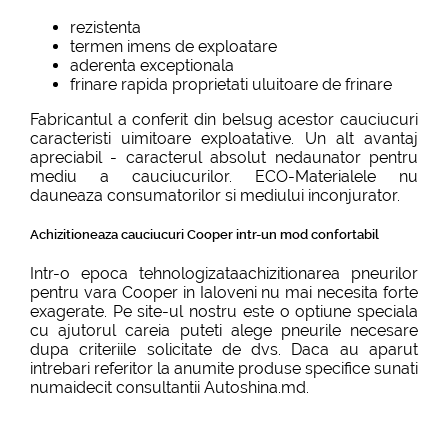
rezistenta
termen imens de exploatare
aderenta exceptionala
frinare rapida proprietati uluitoare de frinare
Fabricantul a conferit din belsug acestor cauciucuri
caracteristi uimitoare exploatative. Un alt avantaj
apreciabil - caracterul absolut nedaunator pentru
mediu a cauciucurilor. ECO-Materialele nu
dauneaza consumatorilor si mediului inconjurator.
Achizitioneaza cauciucuri Cooper intr-un mod confortabil
Intr-o epoca tehnologizataachizitionarea pneurilor
pentru vara Cooper in Ialoveni nu mai necesita forte
exagerate. Pe site-ul nostru este o optiune speciala
cu ajutorul careia puteti alege pneurile necesare
dupa criteriile solicitate de dvs. Daca au aparut
intrebari referitor la anumite produse specifice sunati
numaidecit consultantii Autoshina.md.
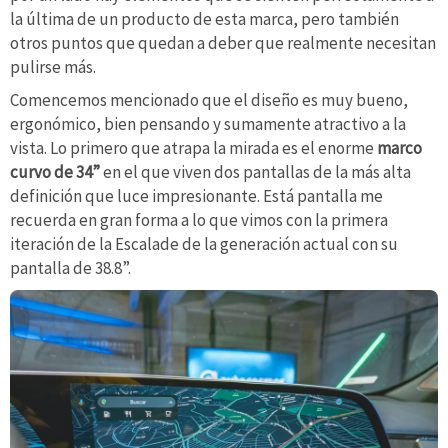
la última de un producto de esta marca, pero también
otros puntos que quedan a deber que realmente necesitan
pulirse más.
Comencemos mencionado que el diseño es muy bueno,
ergonómico, bien pensando y sumamente atractivo a la
vista. Lo primero que atrapa la mirada es el enorme
marco
curvo de 34”
en el que viven dos pantallas de la más alta
definición que luce impresionante. Está pantalla me
recuerda en gran forma a lo que vimos con la primera
iteración de la Escalade de la generación actual con su
pantalla de 38.8”.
================
## [Requirement]
Convert the lines of text in the material into a Markdown table with the columns No. and Line, numbering the rows in order and leaving out blank lines and the pictures.

## [Exercise answer]
| No. | Line |
|---|---|
| 1 | rezistenta |
| 2 | termen imens de exploatare |
| 3 | aderenta exceptionala |
| 4 | frinare rapida proprietati uluitoare de frinare |
| 5 | Fabricantul a conferit din belsug acestor cauciucuri |
| 6 | caracteristi uimitoare exploatative. Un alt avantaj |
| 7 | apreciabil - caracterul absolut nedaunator pentru |
| 8 | mediu a cauciucurilor. ECO-Materialele nu |
| 9 | dauneaza consumatorilor si mediului inconjurator. |
| 10 | Achizitioneaza cauciucuri Cooper intr-un mod confortabil |
| 11 | Intr-o epoca tehnologizataachizitionarea pneurilor |
| 12 | pentru vara Cooper in Ialoveni nu mai necesita forte |
| 13 | exagerate. Pe site-ul nostru este o optiune speciala |
| 14 | cu ajutorul careia puteti alege pneurile necesare |
| 15 | dupa criteriile solicitate de dvs. Daca au aparut |
| 16 | intrebari referitor la anumite produse specifice sunati |
| 17 | numaidecit consultantii Autoshina.md. |
| 18 | la última de un producto de esta marca, pero también |
| 19 | otros puntos que quedan a deber que realmente necesitan |
| 20 | pulirse más. |
| 21 | Comencemos mencionado que el diseño es muy bueno, |
| 22 | ergonómico, bien pensando y sumamente atractivo a la |
| 23 | vista. Lo primero que atrapa la mirada es el enorme |
| 24 | marco |
| 25 | curvo de 34” |
| 26 | en el que viven dos pantallas de la más alta |
| 27 | definición que luce impresionante. Está pantalla me |
| 28 | recuerda en gran forma a lo que vimos con la primera |
| 29 | iteración de la Escalade de la generación actual con su |
| 30 | pantalla de 38.8”. |